→ Instructions to follow
Set out every line of text read from the records below as one numbered list, omitting blank lines and the pictures.

→ Supplied data
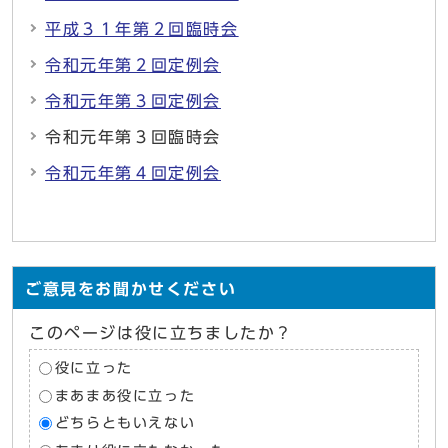
平成３１年第２回臨時会
令和元年第２回定例会
令和元年第３回定例会
令和元年第３回臨時会
令和元年第４回定例会
ご意見をお聞かせください
このページは役に立ちましたか？
役に立った
まあまあ役に立った
どちらともいえない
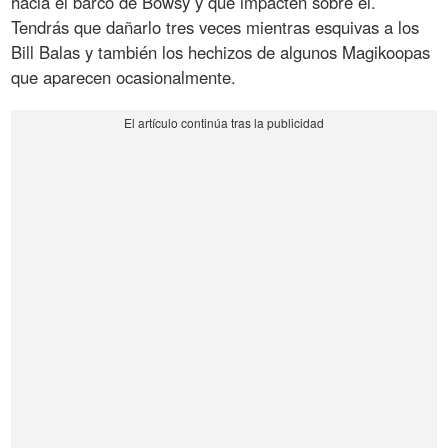
hacia el barco de Bowsy y que impacten sobre él.
Tendrás que dañarlo tres veces mientras esquivas a los
Bill Balas y también los hechizos de algunos Magikoopas
que aparecen ocasionalmente.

→ Answer space
1. 平成３１年第２回臨時会
2. 令和元年第２回定例会
3. 令和元年第３回定例会
4. 令和元年第３回臨時会
5. 令和元年第４回定例会
6. ご意見をお聞かせください
7. このページは役に立ちましたか？
8. 役に立った
9. まあまあ役に立った
10. どちらともいえない
11. hacia el barco de Bowsy y que impacten sobre él.
12. Tendrás que dañarlo tres veces mientras esquivas a los
13. Bill Balas y también los hechizos de algunos Magikoopas
14. que aparecen ocasionalmente.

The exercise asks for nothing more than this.